Task details:
Copy out the entries below exactly as they stand, but only from the line containing "X-27035715Y11142857D01*" through the line containing "X-16035713Y12714286D01*".

Data supplied:
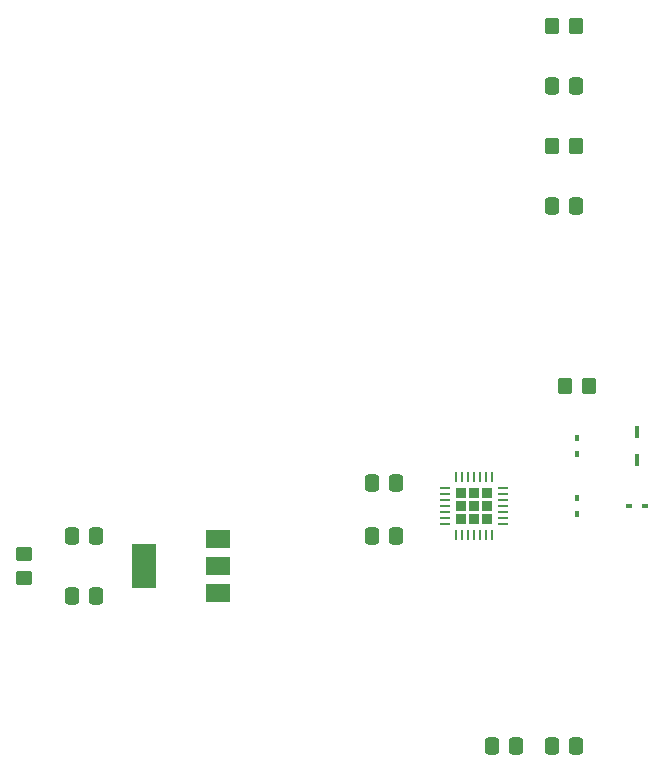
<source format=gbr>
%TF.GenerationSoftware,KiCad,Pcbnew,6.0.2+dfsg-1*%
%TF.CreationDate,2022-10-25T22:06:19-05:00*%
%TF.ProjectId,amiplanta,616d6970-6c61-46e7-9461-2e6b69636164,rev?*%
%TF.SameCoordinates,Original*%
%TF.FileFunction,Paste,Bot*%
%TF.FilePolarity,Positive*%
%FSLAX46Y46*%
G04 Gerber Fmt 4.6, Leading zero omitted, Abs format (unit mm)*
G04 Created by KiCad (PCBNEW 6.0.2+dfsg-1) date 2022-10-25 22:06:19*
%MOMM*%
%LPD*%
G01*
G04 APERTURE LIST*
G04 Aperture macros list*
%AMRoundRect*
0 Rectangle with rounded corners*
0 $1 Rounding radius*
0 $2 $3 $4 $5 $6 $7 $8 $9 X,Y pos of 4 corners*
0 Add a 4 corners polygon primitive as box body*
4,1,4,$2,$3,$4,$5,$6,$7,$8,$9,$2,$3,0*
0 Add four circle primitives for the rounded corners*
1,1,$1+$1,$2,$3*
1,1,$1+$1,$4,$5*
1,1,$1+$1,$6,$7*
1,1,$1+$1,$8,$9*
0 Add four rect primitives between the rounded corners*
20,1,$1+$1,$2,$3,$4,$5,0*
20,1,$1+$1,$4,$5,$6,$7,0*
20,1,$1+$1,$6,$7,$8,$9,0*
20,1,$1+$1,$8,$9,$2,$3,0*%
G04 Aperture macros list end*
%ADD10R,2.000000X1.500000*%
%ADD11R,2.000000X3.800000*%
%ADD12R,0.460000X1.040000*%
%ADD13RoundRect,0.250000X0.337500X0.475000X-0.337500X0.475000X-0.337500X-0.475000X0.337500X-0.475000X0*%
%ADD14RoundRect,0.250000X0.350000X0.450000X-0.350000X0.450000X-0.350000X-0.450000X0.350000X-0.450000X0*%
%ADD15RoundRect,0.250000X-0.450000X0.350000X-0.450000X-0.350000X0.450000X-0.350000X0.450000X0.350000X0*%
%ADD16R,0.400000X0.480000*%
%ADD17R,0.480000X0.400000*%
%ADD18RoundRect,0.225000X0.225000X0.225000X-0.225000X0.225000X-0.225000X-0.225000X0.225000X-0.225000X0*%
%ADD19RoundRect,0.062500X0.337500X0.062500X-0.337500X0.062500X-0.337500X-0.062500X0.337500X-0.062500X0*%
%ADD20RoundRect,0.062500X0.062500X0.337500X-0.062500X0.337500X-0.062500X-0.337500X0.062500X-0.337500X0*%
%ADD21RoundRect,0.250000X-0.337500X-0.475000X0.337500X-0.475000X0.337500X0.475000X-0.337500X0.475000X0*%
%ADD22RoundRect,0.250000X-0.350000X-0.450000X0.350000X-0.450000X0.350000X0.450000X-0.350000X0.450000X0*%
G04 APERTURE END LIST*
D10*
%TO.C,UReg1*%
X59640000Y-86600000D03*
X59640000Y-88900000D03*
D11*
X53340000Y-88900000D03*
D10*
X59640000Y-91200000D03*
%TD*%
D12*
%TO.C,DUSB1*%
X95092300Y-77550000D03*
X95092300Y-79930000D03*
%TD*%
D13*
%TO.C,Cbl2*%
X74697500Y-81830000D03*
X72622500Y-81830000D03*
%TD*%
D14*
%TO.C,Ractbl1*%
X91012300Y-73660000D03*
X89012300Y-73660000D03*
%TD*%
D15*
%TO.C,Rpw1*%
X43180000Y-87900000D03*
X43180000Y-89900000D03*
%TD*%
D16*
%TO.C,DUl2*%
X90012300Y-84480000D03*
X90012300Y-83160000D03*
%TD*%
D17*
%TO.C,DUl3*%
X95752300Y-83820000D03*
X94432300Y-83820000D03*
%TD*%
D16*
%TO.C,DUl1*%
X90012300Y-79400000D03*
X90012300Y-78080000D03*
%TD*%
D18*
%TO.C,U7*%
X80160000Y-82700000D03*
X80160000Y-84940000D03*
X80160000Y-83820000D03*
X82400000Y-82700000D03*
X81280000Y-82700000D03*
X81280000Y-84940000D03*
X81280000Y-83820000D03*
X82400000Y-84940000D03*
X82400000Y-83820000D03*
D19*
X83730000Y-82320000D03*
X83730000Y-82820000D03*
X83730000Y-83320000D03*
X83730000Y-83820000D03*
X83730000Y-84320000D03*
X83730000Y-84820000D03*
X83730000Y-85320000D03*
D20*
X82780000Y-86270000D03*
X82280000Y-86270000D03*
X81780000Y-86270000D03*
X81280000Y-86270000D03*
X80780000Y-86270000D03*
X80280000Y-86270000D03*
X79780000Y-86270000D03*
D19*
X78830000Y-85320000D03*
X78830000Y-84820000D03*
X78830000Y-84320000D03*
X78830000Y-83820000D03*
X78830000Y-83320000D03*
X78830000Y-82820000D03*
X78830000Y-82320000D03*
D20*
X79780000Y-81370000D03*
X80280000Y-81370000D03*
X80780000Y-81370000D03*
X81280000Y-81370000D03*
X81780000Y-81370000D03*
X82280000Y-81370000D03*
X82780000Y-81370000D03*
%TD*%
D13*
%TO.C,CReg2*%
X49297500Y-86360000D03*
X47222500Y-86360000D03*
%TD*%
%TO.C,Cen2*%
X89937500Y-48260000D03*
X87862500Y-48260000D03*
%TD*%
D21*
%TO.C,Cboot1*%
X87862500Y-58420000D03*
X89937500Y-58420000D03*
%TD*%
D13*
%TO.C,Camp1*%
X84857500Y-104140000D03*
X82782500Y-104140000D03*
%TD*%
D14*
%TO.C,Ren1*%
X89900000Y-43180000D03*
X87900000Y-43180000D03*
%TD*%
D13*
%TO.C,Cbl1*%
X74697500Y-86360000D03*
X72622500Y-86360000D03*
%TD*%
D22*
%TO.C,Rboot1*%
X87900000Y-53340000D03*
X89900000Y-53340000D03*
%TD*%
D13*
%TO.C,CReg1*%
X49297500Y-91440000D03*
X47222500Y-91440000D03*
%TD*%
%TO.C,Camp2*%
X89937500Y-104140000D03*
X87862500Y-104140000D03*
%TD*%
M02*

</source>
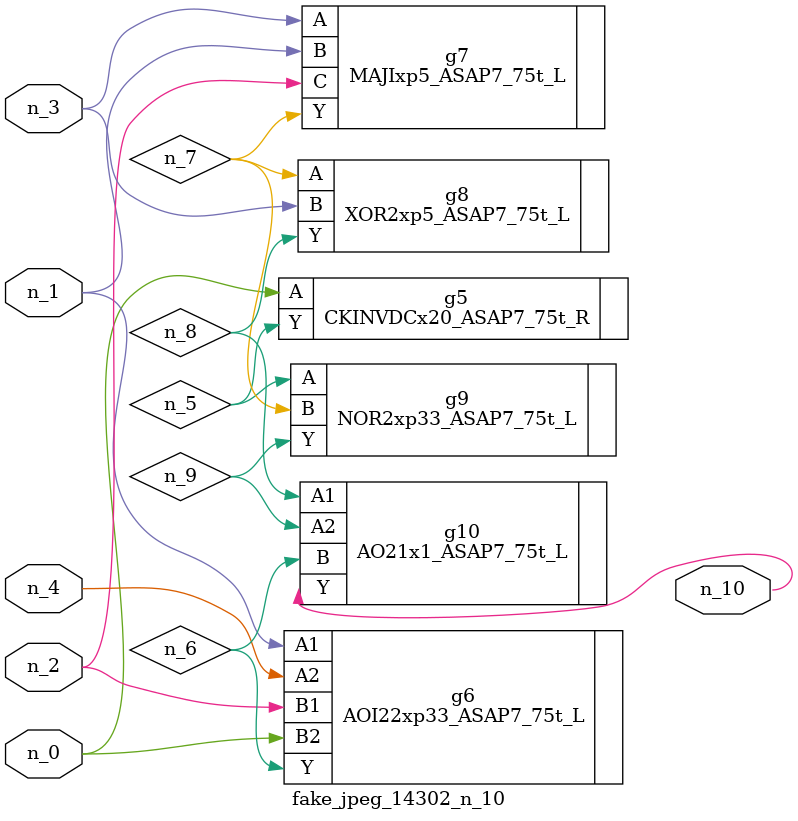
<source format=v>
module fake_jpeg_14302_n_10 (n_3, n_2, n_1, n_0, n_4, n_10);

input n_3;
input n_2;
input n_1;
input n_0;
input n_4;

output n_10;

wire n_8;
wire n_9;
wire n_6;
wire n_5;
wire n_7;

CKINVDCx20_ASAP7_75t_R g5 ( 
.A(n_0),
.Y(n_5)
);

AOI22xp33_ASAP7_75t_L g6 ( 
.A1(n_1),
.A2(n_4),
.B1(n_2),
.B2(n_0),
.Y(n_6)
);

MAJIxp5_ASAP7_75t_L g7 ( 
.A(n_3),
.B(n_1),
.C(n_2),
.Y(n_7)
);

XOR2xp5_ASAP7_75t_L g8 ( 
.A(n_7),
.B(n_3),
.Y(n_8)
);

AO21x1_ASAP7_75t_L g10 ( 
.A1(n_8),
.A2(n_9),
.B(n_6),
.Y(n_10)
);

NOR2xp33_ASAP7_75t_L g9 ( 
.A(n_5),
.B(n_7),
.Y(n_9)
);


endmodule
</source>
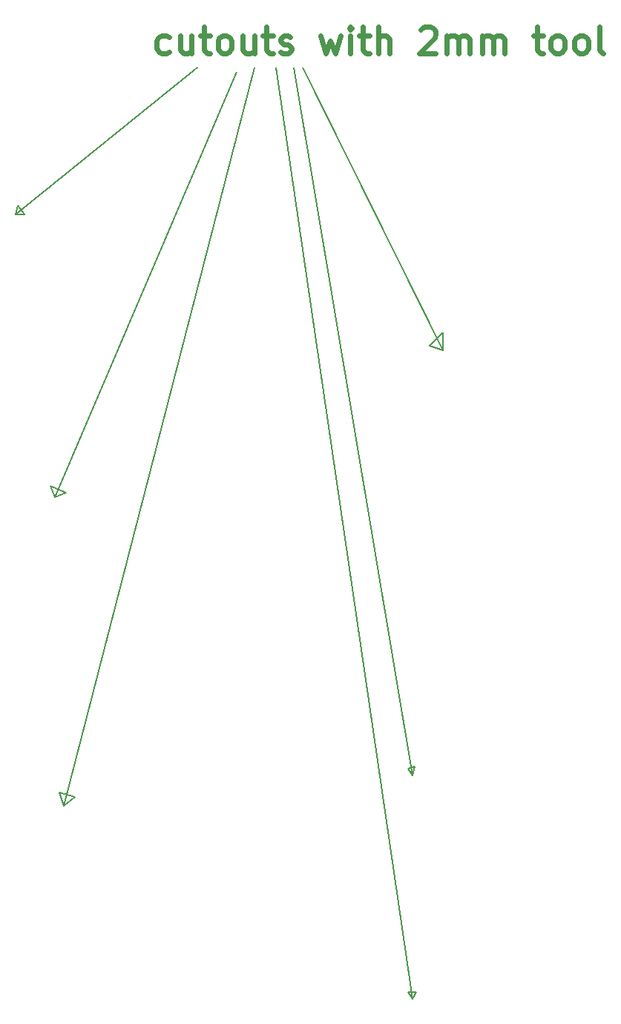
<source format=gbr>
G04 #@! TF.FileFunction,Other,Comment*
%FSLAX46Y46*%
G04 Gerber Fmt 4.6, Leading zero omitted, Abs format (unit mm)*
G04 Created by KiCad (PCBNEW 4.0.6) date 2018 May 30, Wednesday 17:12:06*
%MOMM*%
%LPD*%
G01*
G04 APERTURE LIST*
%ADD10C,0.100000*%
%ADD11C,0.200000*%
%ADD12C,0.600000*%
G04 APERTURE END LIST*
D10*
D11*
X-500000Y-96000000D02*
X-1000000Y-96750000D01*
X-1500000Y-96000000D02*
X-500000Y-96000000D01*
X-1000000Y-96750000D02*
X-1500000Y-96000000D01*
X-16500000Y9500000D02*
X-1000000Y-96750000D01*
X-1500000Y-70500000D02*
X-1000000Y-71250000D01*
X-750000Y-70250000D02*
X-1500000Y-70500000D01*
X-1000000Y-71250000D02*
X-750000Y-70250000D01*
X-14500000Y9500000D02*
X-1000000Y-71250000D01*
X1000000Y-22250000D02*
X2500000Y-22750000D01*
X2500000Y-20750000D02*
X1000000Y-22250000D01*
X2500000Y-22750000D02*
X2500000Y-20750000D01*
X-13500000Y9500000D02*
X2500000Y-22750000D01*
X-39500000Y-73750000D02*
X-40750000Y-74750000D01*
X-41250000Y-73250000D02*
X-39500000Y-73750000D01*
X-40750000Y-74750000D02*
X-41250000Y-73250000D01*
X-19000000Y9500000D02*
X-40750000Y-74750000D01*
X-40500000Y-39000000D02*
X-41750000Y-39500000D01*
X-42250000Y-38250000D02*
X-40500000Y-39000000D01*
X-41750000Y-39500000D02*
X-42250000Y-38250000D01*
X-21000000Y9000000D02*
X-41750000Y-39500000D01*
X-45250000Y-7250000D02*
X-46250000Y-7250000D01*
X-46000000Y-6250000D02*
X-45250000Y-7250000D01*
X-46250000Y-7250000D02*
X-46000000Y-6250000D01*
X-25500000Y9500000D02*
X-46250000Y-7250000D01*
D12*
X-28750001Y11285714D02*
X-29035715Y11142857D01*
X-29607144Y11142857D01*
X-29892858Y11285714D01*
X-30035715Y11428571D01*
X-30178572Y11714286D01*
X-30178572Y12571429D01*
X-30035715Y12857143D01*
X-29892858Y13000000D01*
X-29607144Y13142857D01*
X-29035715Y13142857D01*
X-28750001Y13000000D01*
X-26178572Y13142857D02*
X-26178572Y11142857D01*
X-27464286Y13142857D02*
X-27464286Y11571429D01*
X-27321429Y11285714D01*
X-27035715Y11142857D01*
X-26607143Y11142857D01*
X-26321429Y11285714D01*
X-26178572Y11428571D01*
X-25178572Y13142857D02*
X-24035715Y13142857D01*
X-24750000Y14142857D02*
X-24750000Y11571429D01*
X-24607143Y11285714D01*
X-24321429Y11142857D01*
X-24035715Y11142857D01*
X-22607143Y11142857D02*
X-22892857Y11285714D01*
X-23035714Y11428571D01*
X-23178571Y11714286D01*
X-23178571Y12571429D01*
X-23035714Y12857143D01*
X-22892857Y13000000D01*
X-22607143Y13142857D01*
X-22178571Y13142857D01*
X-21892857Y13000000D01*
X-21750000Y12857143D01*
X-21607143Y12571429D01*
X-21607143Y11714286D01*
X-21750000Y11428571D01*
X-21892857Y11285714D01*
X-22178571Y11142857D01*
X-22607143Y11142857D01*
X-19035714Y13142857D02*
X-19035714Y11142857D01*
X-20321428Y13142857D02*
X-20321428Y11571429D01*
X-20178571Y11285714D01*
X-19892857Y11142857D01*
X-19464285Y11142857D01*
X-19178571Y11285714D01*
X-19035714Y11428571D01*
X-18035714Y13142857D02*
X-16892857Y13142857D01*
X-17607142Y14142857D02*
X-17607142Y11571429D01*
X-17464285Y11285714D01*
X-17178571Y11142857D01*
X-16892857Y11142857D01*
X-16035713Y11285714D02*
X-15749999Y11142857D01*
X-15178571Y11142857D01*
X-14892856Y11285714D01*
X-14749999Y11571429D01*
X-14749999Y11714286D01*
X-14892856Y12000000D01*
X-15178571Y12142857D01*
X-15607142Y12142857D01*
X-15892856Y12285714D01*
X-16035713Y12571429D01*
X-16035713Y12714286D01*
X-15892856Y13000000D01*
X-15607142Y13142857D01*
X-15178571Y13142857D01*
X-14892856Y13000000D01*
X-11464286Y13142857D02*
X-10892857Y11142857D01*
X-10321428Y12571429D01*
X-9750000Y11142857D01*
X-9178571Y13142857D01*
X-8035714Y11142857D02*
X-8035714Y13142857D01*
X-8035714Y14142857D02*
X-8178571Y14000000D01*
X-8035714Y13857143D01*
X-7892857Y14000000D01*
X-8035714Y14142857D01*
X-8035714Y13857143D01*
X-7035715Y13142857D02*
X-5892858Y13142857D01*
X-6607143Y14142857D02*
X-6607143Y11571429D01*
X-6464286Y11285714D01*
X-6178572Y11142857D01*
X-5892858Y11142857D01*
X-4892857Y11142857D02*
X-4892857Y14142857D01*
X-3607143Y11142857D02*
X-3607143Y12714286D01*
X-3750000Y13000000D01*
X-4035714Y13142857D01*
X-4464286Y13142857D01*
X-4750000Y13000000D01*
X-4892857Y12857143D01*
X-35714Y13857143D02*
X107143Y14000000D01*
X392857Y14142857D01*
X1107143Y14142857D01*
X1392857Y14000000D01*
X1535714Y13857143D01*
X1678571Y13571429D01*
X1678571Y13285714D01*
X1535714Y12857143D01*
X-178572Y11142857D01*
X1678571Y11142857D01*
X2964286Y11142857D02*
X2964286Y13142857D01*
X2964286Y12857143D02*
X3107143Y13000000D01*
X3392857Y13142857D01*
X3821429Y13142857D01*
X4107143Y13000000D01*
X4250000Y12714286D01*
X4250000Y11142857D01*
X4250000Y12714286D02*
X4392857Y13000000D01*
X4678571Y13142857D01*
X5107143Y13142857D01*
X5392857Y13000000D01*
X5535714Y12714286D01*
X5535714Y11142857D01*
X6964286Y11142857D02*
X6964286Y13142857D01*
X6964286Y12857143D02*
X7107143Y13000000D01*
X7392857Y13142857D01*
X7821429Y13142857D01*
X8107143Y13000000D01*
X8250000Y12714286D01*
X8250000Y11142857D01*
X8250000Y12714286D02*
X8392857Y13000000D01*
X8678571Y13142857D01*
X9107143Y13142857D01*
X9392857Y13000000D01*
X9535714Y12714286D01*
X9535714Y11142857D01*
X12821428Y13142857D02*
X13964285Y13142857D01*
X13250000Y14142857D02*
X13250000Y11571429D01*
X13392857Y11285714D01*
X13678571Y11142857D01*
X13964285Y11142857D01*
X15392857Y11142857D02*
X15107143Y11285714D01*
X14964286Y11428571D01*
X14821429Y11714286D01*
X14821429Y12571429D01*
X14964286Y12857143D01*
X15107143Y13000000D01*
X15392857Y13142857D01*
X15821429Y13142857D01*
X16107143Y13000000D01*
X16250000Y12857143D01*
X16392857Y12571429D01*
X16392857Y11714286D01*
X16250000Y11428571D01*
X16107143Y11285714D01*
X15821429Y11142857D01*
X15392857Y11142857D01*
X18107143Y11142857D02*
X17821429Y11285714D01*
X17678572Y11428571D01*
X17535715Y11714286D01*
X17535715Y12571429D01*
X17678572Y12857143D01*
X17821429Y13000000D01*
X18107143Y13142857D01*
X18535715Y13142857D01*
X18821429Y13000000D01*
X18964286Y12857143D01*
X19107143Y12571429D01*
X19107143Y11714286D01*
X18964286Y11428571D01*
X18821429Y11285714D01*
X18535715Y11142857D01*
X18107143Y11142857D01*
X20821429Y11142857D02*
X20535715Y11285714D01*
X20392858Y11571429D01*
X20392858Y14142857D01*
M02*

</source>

Expected output:
X-27035715Y11142857D01*
X-26607143Y11142857D01*
X-26321429Y11285714D01*
X-26178572Y11428571D01*
X-25178572Y13142857D02*
X-24035715Y13142857D01*
X-24750000Y14142857D02*
X-24750000Y11571429D01*
X-24607143Y11285714D01*
X-24321429Y11142857D01*
X-24035715Y11142857D01*
X-22607143Y11142857D02*
X-22892857Y11285714D01*
X-23035714Y11428571D01*
X-23178571Y11714286D01*
X-23178571Y12571429D01*
X-23035714Y12857143D01*
X-22892857Y13000000D01*
X-22607143Y13142857D01*
X-22178571Y13142857D01*
X-21892857Y13000000D01*
X-21750000Y12857143D01*
X-21607143Y12571429D01*
X-21607143Y11714286D01*
X-21750000Y11428571D01*
X-21892857Y11285714D01*
X-22178571Y11142857D01*
X-22607143Y11142857D01*
X-19035714Y13142857D02*
X-19035714Y11142857D01*
X-20321428Y13142857D02*
X-20321428Y11571429D01*
X-20178571Y11285714D01*
X-19892857Y11142857D01*
X-19464285Y11142857D01*
X-19178571Y11285714D01*
X-19035714Y11428571D01*
X-18035714Y13142857D02*
X-16892857Y13142857D01*
X-17607142Y14142857D02*
X-17607142Y11571429D01*
X-17464285Y11285714D01*
X-17178571Y11142857D01*
X-16892857Y11142857D01*
X-16035713Y11285714D02*
X-15749999Y11142857D01*
X-15178571Y11142857D01*
X-14892856Y11285714D01*
X-14749999Y11571429D01*
X-14749999Y11714286D01*
X-14892856Y12000000D01*
X-15178571Y12142857D01*
X-15607142Y12142857D01*
X-15892856Y12285714D01*
X-16035713Y12571429D01*
X-16035713Y12714286D01*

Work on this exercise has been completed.